Stored data entries
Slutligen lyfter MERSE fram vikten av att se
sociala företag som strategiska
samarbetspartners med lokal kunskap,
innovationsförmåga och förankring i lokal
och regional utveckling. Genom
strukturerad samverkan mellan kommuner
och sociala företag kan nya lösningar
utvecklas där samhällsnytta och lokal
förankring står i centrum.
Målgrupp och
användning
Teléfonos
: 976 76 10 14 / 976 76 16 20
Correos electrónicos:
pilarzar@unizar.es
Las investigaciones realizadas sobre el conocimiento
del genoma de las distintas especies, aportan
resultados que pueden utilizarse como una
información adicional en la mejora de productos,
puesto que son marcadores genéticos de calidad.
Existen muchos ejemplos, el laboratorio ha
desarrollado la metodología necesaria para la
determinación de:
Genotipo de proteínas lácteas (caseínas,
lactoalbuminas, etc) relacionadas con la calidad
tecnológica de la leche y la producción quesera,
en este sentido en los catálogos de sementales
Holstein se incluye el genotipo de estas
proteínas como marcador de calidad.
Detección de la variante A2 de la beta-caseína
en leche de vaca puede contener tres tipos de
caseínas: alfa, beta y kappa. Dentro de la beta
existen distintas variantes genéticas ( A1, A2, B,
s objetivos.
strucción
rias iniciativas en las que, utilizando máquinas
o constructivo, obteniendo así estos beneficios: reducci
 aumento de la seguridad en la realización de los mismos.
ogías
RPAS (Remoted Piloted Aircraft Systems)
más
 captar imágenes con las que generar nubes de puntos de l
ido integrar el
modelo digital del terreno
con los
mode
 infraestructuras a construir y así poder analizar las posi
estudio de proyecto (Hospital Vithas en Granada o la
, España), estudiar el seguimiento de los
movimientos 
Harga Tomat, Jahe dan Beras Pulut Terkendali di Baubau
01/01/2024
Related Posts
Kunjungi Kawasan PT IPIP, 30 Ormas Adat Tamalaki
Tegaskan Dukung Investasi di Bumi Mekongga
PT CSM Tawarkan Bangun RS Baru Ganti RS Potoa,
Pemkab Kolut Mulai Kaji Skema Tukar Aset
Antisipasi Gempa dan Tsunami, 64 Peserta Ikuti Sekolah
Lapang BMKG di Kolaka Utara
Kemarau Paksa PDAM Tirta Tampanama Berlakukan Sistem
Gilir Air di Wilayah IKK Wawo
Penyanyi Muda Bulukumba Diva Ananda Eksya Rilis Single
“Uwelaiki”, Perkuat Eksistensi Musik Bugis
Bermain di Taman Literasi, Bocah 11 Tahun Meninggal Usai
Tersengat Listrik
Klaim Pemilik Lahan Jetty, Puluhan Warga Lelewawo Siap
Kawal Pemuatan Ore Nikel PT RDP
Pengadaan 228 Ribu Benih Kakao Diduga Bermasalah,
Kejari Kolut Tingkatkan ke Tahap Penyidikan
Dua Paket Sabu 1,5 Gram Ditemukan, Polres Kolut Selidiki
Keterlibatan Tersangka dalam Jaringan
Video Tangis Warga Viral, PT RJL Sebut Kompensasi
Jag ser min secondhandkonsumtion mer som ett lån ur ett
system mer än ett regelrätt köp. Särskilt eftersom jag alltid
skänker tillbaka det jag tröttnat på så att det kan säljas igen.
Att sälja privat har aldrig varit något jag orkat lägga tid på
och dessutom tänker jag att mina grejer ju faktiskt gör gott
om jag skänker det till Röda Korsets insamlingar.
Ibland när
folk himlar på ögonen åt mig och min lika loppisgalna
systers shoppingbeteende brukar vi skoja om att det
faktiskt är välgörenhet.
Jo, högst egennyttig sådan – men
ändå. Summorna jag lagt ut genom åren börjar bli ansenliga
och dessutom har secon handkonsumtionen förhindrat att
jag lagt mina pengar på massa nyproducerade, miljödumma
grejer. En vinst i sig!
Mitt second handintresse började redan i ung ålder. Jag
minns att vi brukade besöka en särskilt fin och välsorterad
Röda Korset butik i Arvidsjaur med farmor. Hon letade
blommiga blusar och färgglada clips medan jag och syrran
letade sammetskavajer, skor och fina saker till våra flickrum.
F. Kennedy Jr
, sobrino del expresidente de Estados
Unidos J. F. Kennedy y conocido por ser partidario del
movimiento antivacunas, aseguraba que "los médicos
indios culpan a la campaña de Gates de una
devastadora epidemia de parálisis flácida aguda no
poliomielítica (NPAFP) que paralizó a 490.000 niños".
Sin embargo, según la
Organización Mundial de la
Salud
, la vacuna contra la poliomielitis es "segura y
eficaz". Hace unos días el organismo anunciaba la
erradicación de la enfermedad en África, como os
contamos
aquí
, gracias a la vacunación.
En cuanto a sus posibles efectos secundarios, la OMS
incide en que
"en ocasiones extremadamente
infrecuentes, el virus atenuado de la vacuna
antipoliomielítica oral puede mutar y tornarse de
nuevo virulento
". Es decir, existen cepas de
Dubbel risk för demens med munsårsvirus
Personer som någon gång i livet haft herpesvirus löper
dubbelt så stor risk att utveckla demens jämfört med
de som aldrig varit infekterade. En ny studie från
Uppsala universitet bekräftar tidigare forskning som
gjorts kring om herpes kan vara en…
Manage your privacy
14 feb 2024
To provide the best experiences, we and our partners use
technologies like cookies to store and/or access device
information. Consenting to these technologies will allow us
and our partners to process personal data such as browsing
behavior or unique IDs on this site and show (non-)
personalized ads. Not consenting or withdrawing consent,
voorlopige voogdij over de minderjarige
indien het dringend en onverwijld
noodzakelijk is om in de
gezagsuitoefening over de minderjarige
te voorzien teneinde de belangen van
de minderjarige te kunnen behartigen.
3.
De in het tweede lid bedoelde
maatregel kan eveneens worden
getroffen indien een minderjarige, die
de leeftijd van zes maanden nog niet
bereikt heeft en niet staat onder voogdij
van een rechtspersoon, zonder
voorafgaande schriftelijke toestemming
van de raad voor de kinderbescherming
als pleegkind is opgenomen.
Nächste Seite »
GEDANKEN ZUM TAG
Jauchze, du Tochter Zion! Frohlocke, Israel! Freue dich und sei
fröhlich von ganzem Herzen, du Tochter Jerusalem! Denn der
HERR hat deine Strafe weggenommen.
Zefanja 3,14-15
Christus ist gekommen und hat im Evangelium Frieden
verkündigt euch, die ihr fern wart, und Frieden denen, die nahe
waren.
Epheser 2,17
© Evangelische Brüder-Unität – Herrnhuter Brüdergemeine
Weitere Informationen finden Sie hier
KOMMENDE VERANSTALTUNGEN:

**PROBLEM:** Each record above has to be repeated word for word.

**RESPONSE TO THIS EXERCISE:**
Slutligen lyfter MERSE fram vikten av att se
sociala företag som strategiska
samarbetspartners med lokal kunskap,
innovationsförmåga och förankring i lokal
och regional utveckling. Genom
strukturerad samverkan mellan kommuner
och sociala företag kan nya lösningar
utvecklas där samhällsnytta och lokal
förankring står i centrum.
Målgrupp och
användning
Teléfonos
: 976 76 10 14 / 976 76 16 20
Correos electrónicos:
pilarzar@unizar.es
Las investigaciones realizadas sobre el conocimiento
del genoma de las distintas especies, aportan
resultados que pueden utilizarse como una
información adicional en la mejora de productos,
puesto que son marcadores genéticos de calidad.
Existen muchos ejemplos, el laboratorio ha
desarrollado la metodología necesaria para la
determinación de:
Genotipo de proteínas lácteas (caseínas,
lactoalbuminas, etc) relacionadas con la calidad
tecnológica de la leche y la producción quesera,
en este sentido en los catálogos de sementales
Holstein se incluye el genotipo de estas
proteínas como marcador de calidad.
Detección de la variante A2 de la beta-caseína
en leche de vaca puede contener tres tipos de
caseínas: alfa, beta y kappa. Dentro de la beta
existen distintas variantes genéticas ( A1, A2, B,
s objetivos.
strucción
rias iniciativas en las que, utilizando máquinas
o constructivo, obteniendo así estos beneficios: reducci
 aumento de la seguridad en la realización de los mismos.
ogías
RPAS (Remoted Piloted Aircraft Systems)
más
 captar imágenes con las que generar nubes de puntos de l
ido integrar el
modelo digital del terreno
con los
mode
 infraestructuras a construir y así poder analizar las posi
estudio de proyecto (Hospital Vithas en Granada o la
, España), estudiar el seguimiento de los
movimientos 
Harga Tomat, Jahe dan Beras Pulut Terkendali di Baubau
01/01/2024
Related Posts
Kunjungi Kawasan PT IPIP, 30 Ormas Adat Tamalaki
Tegaskan Dukung Investasi di Bumi Mekongga
PT CSM Tawarkan Bangun RS Baru Ganti RS Potoa,
Pemkab Kolut Mulai Kaji Skema Tukar Aset
Antisipasi Gempa dan Tsunami, 64 Peserta Ikuti Sekolah
Lapang BMKG di Kolaka Utara
Kemarau Paksa PDAM Tirta Tampanama Berlakukan Sistem
Gilir Air di Wilayah IKK Wawo
Penyanyi Muda Bulukumba Diva Ananda Eksya Rilis Single
“Uwelaiki”, Perkuat Eksistensi Musik Bugis
Bermain di Taman Literasi, Bocah 11 Tahun Meninggal Usai
Tersengat Listrik
Klaim Pemilik Lahan Jetty, Puluhan Warga Lelewawo Siap
Kawal Pemuatan Ore Nikel PT RDP
Pengadaan 228 Ribu Benih Kakao Diduga Bermasalah,
Kejari Kolut Tingkatkan ke Tahap Penyidikan
Dua Paket Sabu 1,5 Gram Ditemukan, Polres Kolut Selidiki
Keterlibatan Tersangka dalam Jaringan
Video Tangis Warga Viral, PT RJL Sebut Kompensasi
Jag ser min secondhandkonsumtion mer som ett lån ur ett
system mer än ett regelrätt köp. Särskilt eftersom jag alltid
skänker tillbaka det jag tröttnat på så att det kan säljas igen.
Att sälja privat har aldrig varit något jag orkat lägga tid på
och dessutom tänker jag att mina grejer ju faktiskt gör gott
om jag skänker det till Röda Korsets insamlingar.
Ibland när
folk himlar på ögonen åt mig och min lika loppisgalna
systers shoppingbeteende brukar vi skoja om att det
faktiskt är välgörenhet.
Jo, högst egennyttig sådan – men
ändå. Summorna jag lagt ut genom åren börjar bli ansenliga
och dessutom har secon handkonsumtionen förhindrat att
jag lagt mina pengar på massa nyproducerade, miljödumma
grejer. En vinst i sig!
Mitt second handintresse började redan i ung ålder. Jag
minns att vi brukade besöka en särskilt fin och välsorterad
Röda Korset butik i Arvidsjaur med farmor. Hon letade
blommiga blusar och färgglada clips medan jag och syrran
letade sammetskavajer, skor och fina saker till våra flickrum.
F. Kennedy Jr
, sobrino del expresidente de Estados
Unidos J. F. Kennedy y conocido por ser partidario del
movimiento antivacunas, aseguraba que "los médicos
indios culpan a la campaña de Gates de una
devastadora epidemia de parálisis flácida aguda no
poliomielítica (NPAFP) que paralizó a 490.000 niños".
Sin embargo, según la
Organización Mundial de la
Salud
, la vacuna contra la poliomielitis es "segura y
eficaz". Hace unos días el organismo anunciaba la
erradicación de la enfermedad en África, como os
contamos
aquí
, gracias a la vacunación.
En cuanto a sus posibles efectos secundarios, la OMS
incide en que
"en ocasiones extremadamente
infrecuentes, el virus atenuado de la vacuna
antipoliomielítica oral puede mutar y tornarse de
nuevo virulento
". Es decir, existen cepas de
Dubbel risk för demens med munsårsvirus
Personer som någon gång i livet haft herpesvirus löper
dubbelt så stor risk att utveckla demens jämfört med
de som aldrig varit infekterade. En ny studie från
Uppsala universitet bekräftar tidigare forskning som
gjorts kring om herpes kan vara en…
Manage your privacy
14 feb 2024
To provide the best experiences, we and our partners use
technologies like cookies to store and/or access device
information. Consenting to these technologies will allow us
and our partners to process personal data such as browsing
behavior or unique IDs on this site and show (non-)
personalized ads. Not consenting or withdrawing consent,
voorlopige voogdij over de minderjarige
indien het dringend en onverwijld
noodzakelijk is om in de
gezagsuitoefening over de minderjarige
te voorzien teneinde de belangen van
de minderjarige te kunnen behartigen.
3.
De in het tweede lid bedoelde
maatregel kan eveneens worden
getroffen indien een minderjarige, die
de leeftijd van zes maanden nog niet
bereikt heeft en niet staat onder voogdij
van een rechtspersoon, zonder
voorafgaande schriftelijke toestemming
van de raad voor de kinderbescherming
als pleegkind is opgenomen.
Nächste Seite »
GEDANKEN ZUM TAG
Jauchze, du Tochter Zion! Frohlocke, Israel! Freue dich und sei
fröhlich von ganzem Herzen, du Tochter Jerusalem! Denn der
HERR hat deine Strafe weggenommen.
Zefanja 3,14-15
Christus ist gekommen und hat im Evangelium Frieden
verkündigt euch, die ihr fern wart, und Frieden denen, die nahe
waren.
Epheser 2,17
© Evangelische Brüder-Unität – Herrnhuter Brüdergemeine
Weitere Informationen finden Sie hier
KOMMENDE VERANSTALTUNGEN:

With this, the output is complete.